Tag: belated realization

Whining time is over, ladies and gentlemen.

Cross-posted from Progressive Independence

No, I’m not dead.  College and upcoming finals have eaten away at my time, but after next week I’ll have a few weeks to get back into the swing of things.  Now to business.  It’s no secret that since winning the recent presidential election, the left has been in an uproar over president-elect Barack Obama’s right-wing administrative-cabinet picks.  Complaints have been all over the blogosphere as well as mainstream news web sites such as Yahoo.

Obama’s creatures are pushing back, essentially telling people to shut up, drink the Kool-Aid, and line up behind the Obamassiah.  From the second link:

Responding to rising discontent on the left to President-elect Barack Obama’s centrist cabinet picks and early policy decisions, deputy campaign manager Steve Hildebrand has told progressive critics to take a deep breath.
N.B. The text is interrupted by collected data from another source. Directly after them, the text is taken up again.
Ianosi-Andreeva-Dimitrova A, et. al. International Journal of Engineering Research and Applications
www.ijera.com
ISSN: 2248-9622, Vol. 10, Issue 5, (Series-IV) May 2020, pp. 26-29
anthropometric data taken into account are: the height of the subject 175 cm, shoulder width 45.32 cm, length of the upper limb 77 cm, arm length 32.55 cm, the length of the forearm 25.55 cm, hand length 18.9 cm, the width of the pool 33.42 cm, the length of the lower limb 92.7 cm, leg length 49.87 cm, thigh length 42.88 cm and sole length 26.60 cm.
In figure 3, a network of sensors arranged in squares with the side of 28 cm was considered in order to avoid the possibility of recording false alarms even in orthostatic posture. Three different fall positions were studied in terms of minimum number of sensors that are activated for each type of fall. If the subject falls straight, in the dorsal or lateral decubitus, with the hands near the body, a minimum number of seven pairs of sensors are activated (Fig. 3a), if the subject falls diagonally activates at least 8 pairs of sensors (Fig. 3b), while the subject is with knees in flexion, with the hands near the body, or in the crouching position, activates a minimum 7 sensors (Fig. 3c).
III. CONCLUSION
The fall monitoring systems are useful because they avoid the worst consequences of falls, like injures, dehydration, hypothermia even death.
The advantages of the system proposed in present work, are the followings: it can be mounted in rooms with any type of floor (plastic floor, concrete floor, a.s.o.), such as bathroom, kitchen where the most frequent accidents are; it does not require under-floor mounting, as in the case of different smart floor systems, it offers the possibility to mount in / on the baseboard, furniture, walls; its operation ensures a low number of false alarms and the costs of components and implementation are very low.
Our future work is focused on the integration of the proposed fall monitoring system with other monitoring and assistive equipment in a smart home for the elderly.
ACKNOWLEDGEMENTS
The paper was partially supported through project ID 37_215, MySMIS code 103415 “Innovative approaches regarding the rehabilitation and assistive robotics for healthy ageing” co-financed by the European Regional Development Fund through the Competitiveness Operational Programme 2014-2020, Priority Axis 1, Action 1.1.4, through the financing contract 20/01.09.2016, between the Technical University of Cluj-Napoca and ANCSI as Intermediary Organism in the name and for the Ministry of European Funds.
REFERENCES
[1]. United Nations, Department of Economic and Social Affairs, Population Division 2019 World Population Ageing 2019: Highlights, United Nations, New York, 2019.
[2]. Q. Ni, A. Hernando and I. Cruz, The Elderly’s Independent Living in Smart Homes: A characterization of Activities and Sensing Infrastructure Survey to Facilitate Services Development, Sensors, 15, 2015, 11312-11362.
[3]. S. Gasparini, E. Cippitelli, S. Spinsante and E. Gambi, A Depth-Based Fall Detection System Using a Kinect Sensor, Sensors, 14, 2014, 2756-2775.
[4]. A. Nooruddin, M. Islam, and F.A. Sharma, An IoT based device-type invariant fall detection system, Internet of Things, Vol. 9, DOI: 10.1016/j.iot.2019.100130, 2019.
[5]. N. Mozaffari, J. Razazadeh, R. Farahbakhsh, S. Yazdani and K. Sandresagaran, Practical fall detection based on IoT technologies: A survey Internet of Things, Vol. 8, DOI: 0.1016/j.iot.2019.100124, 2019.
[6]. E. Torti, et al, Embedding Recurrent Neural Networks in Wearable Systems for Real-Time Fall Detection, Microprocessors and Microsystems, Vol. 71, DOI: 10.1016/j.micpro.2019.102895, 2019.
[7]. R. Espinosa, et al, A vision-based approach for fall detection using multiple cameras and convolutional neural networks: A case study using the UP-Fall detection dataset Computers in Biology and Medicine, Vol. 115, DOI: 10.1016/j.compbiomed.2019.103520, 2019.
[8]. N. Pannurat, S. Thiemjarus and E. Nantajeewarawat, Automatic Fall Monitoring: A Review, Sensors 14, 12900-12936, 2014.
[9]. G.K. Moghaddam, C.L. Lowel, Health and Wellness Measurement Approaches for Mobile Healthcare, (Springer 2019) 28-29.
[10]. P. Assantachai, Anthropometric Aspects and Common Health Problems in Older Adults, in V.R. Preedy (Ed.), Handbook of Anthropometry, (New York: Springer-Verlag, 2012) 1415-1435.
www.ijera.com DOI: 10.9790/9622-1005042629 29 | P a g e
With a long list of tasks ahead of him, Obama needs liberals to stand by him as he deals with a faltering economy, home foreclosures, an auto bailout and two wars, Hildebrand wrote Sunday on Huffington Post. Even so, Hildebrand added, Obama was elected “to be the president of all the people – not just those on the left.”
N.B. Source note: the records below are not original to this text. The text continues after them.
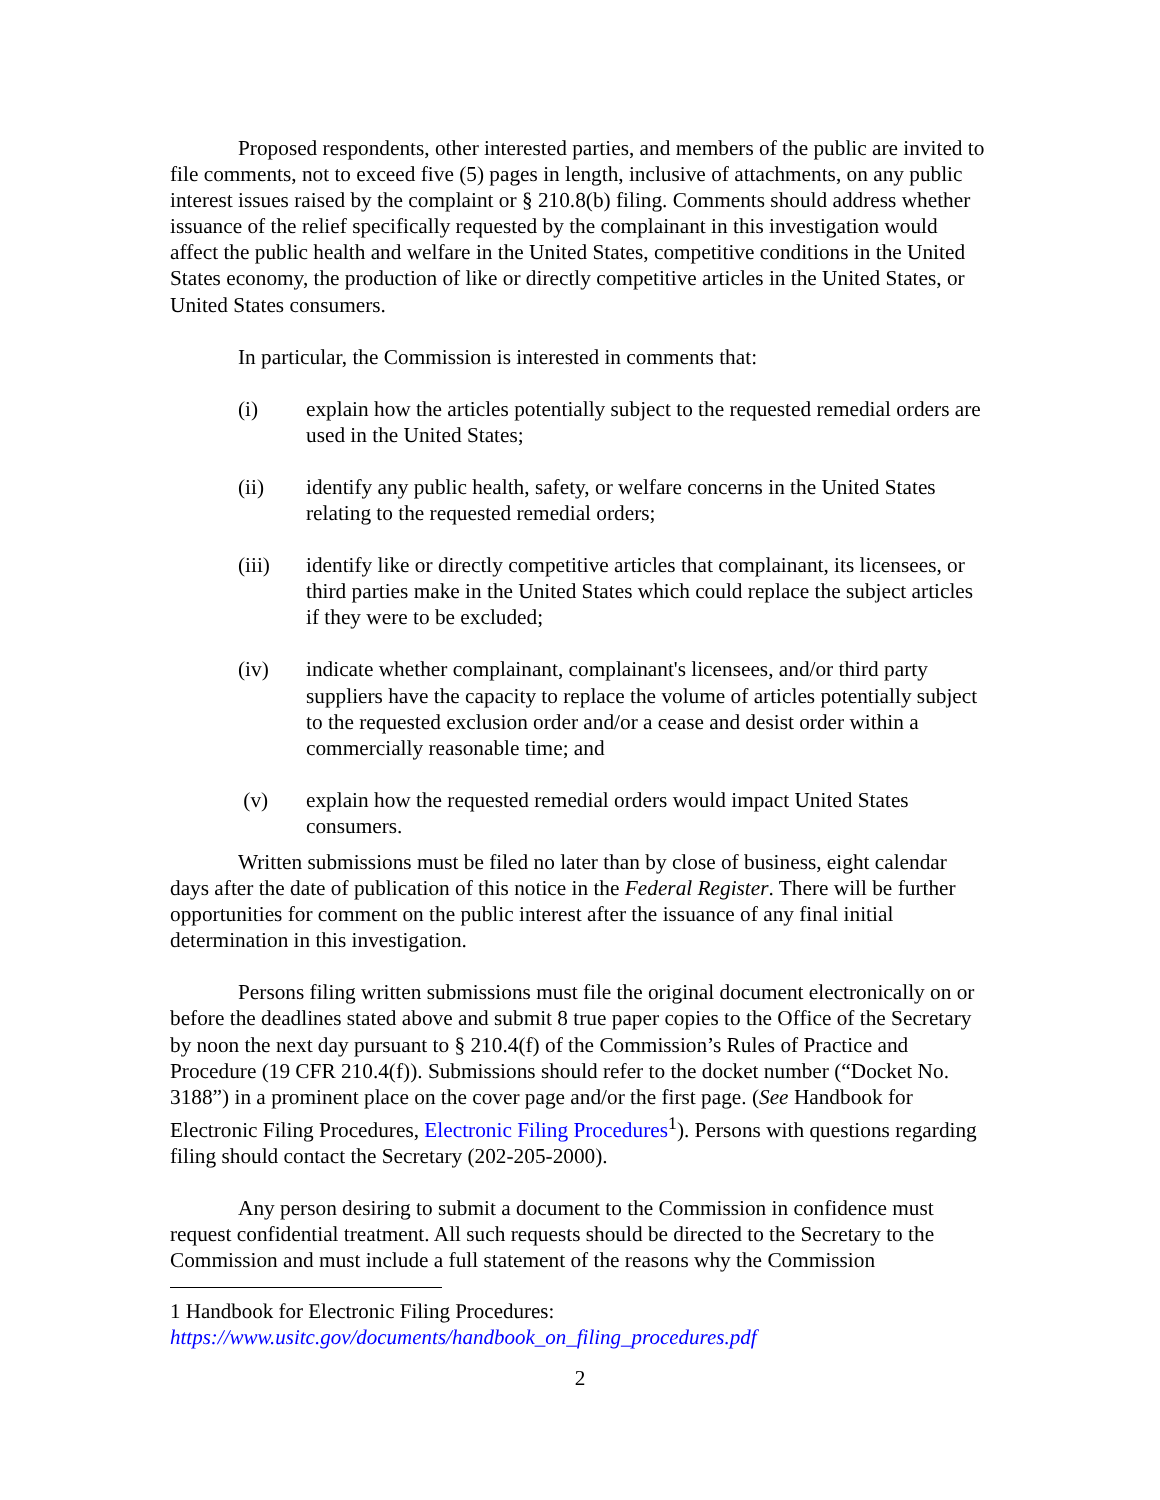Proposed respondents, other interested parties, and members of the public are invited to file comments, not to exceed five (5) pages in length, inclusive of attachments, on any public interest issues raised by the complaint or § 210.8(b) filing. Comments should address whether issuance of the relief specifically requested by the complainant in this investigation would affect the public health and welfare in the United States, competitive conditions in the United States economy, the production of like or directly competitive articles in the United States, or United States consumers.
In particular, the Commission is interested in comments that:
(i) explain how the articles potentially subject to the requested remedial orders are used in the United States;
(ii) identify any public health, safety, or welfare concerns in the United States relating to the requested remedial orders;
(iii) identify like or directly competitive articles that complainant, its licensees, or third parties make in the United States which could replace the subject articles if they were to be excluded;
(iv) indicate whether complainant, complainant's licensees, and/or third party suppliers have the capacity to replace the volume of articles potentially subject to the requested exclusion order and/or a cease and desist order within a commercially reasonable time; and
(v) explain how the requested remedial orders would impact United States consumers.
Written submissions must be filed no later than by close of business, eight calendar days after the date of publication of this notice in the Federal Register. There will be further opportunities for comment on the public interest after the issuance of any final initial determination in this investigation.
Persons filing written submissions must file the original document electronically on or before the deadlines stated above and submit 8 true paper copies to the Office of the Secretary by noon the next day pursuant to § 210.4(f) of the Commission’s Rules of Practice and Procedure (19 CFR 210.4(f)). Submissions should refer to the docket number (“Docket No. 3188”) in a prominent place on the cover page and/or the first page. (See Handbook for Electronic Filing Procedures, Electronic Filing Procedures<sup>1</sup>). Persons with questions regarding filing should contact the Secretary (202-205-2000).
Any person desiring to submit a document to the Commission in confidence must request confidential treatment. All such requests should be directed to the Secretary to the Commission and must include a full statement of the reasons why the Commission
1 Handbook for Electronic Filing Procedures:
https://www.usitc.gov/documents/handbook_on_filing_procedures.pdf
2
‘This is not a time for the left wing of our Party to draw conclusions about the Cabinet and White House appointments that President-Elect Obama is making,” Hildebrand wrote. “Some believe the appointments generally aren’t progressive enough. Having worked with former Senator Obama for the last two years, I can tell you, that isn’t the way he thinks and it’s not likely the way he will lead. The problems I mentioned above and the many I didn’t, suggest that our president surround himself with the most qualified people to address these challenges.”

I’m inclined to tell fellow left-wingers to shut up and stop complaining as well, although for very different reasons.  It was obvious to many independent left-wing voters that Democrat Obama would govern no differently if elected than his Republican counterpart, John McCain.  More competently, perhaps, and with smarmier rhetoric, but such differences are in style, not actual policy substance.  Too many liberals, fearful of another four to eight years of GOP domination, cast their ballots for the first politician with a “D” after his name that looked like a winner, either in spite of, or many cases, ignoring, the Democratic nominee’s actual record as a legislator.

Well, guess what ladies and gentlemen: you got the president and Congress you wanted.  You who voted for Obama have no right to complain now that he’s doing the exact opposite of what you deceived yourselves into thinking he’d do.  YOU voted for this.  YOU are responsible for making it happen.

This is not to say that all is lost, or that because people voted for a right-wing Democrat he cannot be pressured into fulfilling the false hopes placed in him.  Everybody makes mistakes, and mistakes can be corrected.  The time for complaints is over.  The time for action, for marching on Washington and demanding genuine change, for not going away until we get it, is now.